Saturday, August 20, 2011

in the eye of the beholder

One of my job responsibilities is to do mental health screenings on many of the 300+ children in foster care in the Queens region of the agency. This means that all the kids are seen by me, our psychologist or one of the interns, and we ask the children or their foster parents, depending on their age, a bunch of questions from a questionnaire to see how things are going in the foster home. If we are even one day late doing the screening, we don't get credit when audit time comes around, so I have to keep track of who is seen and when and make sure they are all seen within the year.

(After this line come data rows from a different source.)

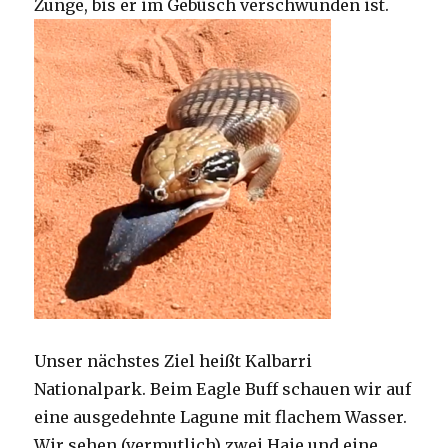
Zunge, bis er im Gebüsch verschwunden ist.
Unser nächstes Ziel heißt Kalbarri
Nationalpark. Beim Eagle Buff schauen wir auf
eine ausgedehnte Lagune mit flachem Wasser.
Wir sehen (vermutlich) zwei Haie und eine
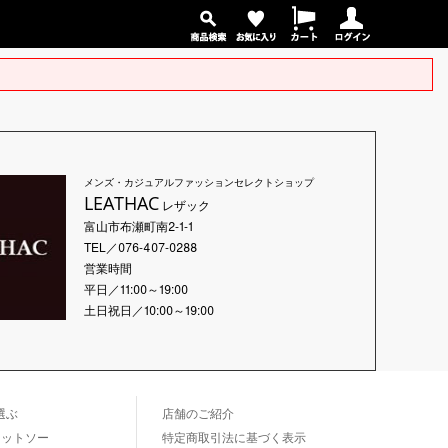
メンズ・カジュアルファッションセレクトショップ
LEATHAC
レザック
富山市布瀬町南2-1-1
TEL／076-407-0288
営業時間
平日／11:00～19:00
土日祝日／10:00～19:00
選ぶ
店舗のご紹介
カットソー
特定商取引法に基づく表示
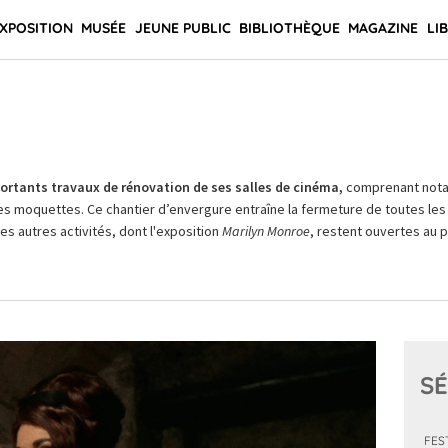
XPOSITION
MUSÉE
JEUNE PUBLIC
BIBLIOTHÈQUE
MAGAZINE
LI
rtants travaux de rénovation de ses salles de cinéma,
comprenant not
es moquettes. Ce chantier d’envergure entraîne la fermeture de toutes les 
Les autres activités, dont l'exposition
Marilyn Monroe
, restent ouvertes au pu
SÉ
FES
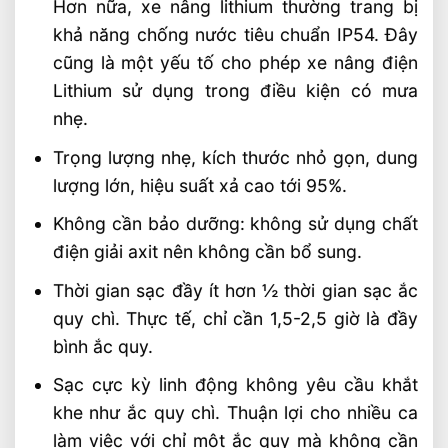
Hơn nữa, xe nâng lithium thường trang bị
khả năng chống nước tiêu chuẩn IP54. Đây
cũng là một yếu tố cho phép xe nâng điện
Lithium sử dụng trong điều kiện có mưa
nhẹ.
Trọng lượng nhẹ, kích thước nhỏ gọn, dung
lượng lớn, hiệu suất xả cao tới 95%.
Không cần bảo dưỡng: không sử dụng chất
điện giải axit nên không cần bổ sung.
Thời gian sạc đầy ít hơn ½ thời gian sạc ắc
quy chì. Thực tế, chỉ cần 1,5-2,5 giờ là đầy
bình ắc quy.
Sạc cực kỳ linh động không yêu cầu khắt
khe như ắc quy chì. Thuận lợi cho nhiều ca
làm việc với chỉ một ắc quy mà không cần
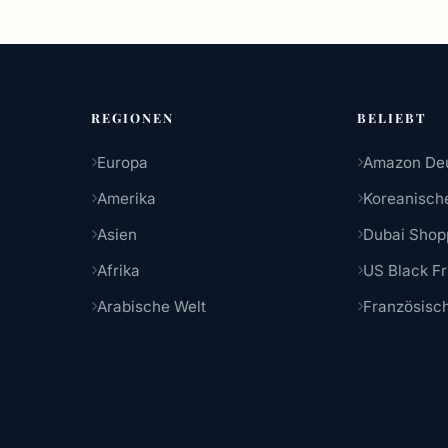
REGIONEN
BELIEBT
Europa
Amazon Deu
Amerika
Koreanisch
Asien
Dubai Shop
Afrika
US Black Fr
Arabische Welt
Französisc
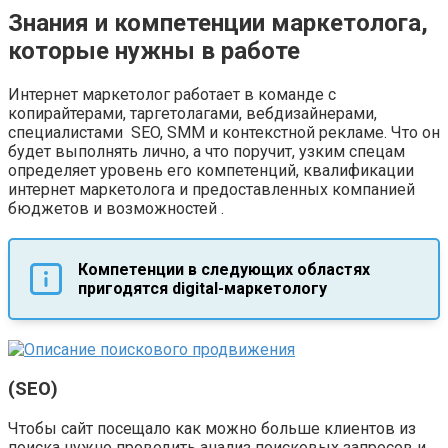
Знания и компетенции маркетолога,
которые нужны в работе
Интернет маркетолог работает в команде с
копирайтерами, таргетолагами, вебдизайнерами,
специалистами SEO, SMM и контекстной рекламе. Что он
будет выполнять лично, а что поручит, узким спецам
определяет уровень его компетенций, квалификации
интернет маркетолога и предоставленных компанией
бюджетов и возможностей .
Компетенции в следующих областях
пригодятся digital-маркетологу
(SEO)
Чтобы сайт посещало как можно больше клиентов из
поиска нужно проводить анализ поисковых запросов и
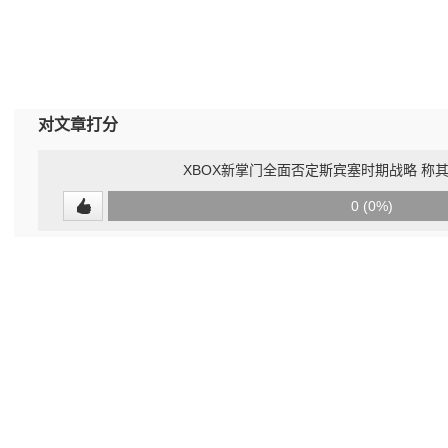
对文章打分
XBOX新掌门全面否定斯宾塞时期战略 称
0
0 (0%)
(undefined%)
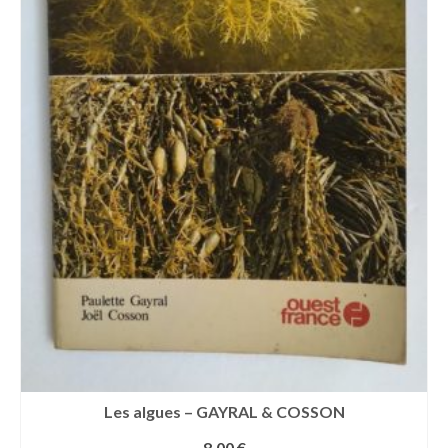
Les algues – GAYRAL & COSSON
8,00
€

One of our kids was scheduled to be in for a medical appointment and was also supposed to see me afterwards. But I didn't see him for what ever reason. Our secretary kept telling me that I did see him on July 20, and although I am a total slacker, I do keep track of who I do and do not see. I have a very complicated system which involves a list of names on a Post-it. Once I see the kid, I write his/her name on a Post-it. It may stay on that Post-it for a day, a week, or whatever, until I get around to writing up the report. While it's waiting to be written, the questionnaire and all my notes on the child sit in a pile. Once I write up my report, I save it on my computer, and then cross the name off the Post-it list, and then put my notes in a different pile. It's very technical, don't try to understand it.

Anyway, this child's name was not on my Post-it, no notes were in either pile and no report was saved on my computer, which means this child was NOT seen by me in 2011.

But the secretary kept telling me I did it, and I am telling her I did not do it, so she tries to get to the bottom of it by calling the foster mother. The foster mother said that the screening was done by a "young woman with long brown hair." Everyone immediately says, "OH, that means Mary did it." Mary is a young woman who was an intern with us this year, and she indeed has brown hair. But my immediate reaction was to make a silly joke and say, "What?? I have brown hair too. Are you saying I'm not young?" They all laugh, and of course, now that they have a description, realize that I was right all along and that I did not do the screening because young Mary did it. So they start to figure out how they are going to get the information from Mary, whose internship ended a month ago.

I figure out it can't be Mary because Mary only worked on Fridays and this screening was supposedly done on a Wednesday. So the next thought was, "It must have been Melanie." Melanie is a young woman with brown hair who used to work in our office, quit last year, moved to London, didn't like it and moved back and then started working at my agency on a volunteer basis on Wednesdays. When this discussion happened, she was on vacation in Greece. My supervisor tells me to email Melanie because she will surely read her email while in Greece and we can finally put this mystery to rest. However, I'm 99.99% positive that Melanie did not do this screening and I'm not even going to bother emailing her because I have already figured out who did the screening and that was NO ONE and the foster mother does not remember that I did the screening, not on July 20, but in February on a different child.

So even though she does not believe me, the medical secretary reschedules the screening for today. And even though the foster mother believes it was done already, she agrees to come back with the boy.

When they arrive, she takes a look at me, says, "Didn't we already do this? I know I was just here and we sat in this office." I said, "Yes, you did, but that was six months ago and that was for the older sister." She thinks for a minute and finally agrees that I am right.

The moral of this story is I AM THE YOUNG WOMAN!!

4 comments:

Marci said...

Good job to stick to your guns, you young whippersnapper, you!

Valerie said...

I have a similar filing system:)
And yes, you are quite young! We're geniuses, why don't people listen to us.

shaunacd said...

Verrry Innterestingggaaa.

Good memory, tho I can't understand a filing system like that. I'd have to have a more rigid system because obviously my memory is not that good.

Esther said...

I think that system sounds perfectly reasonable especially considering your ridiculous talent for remembering details.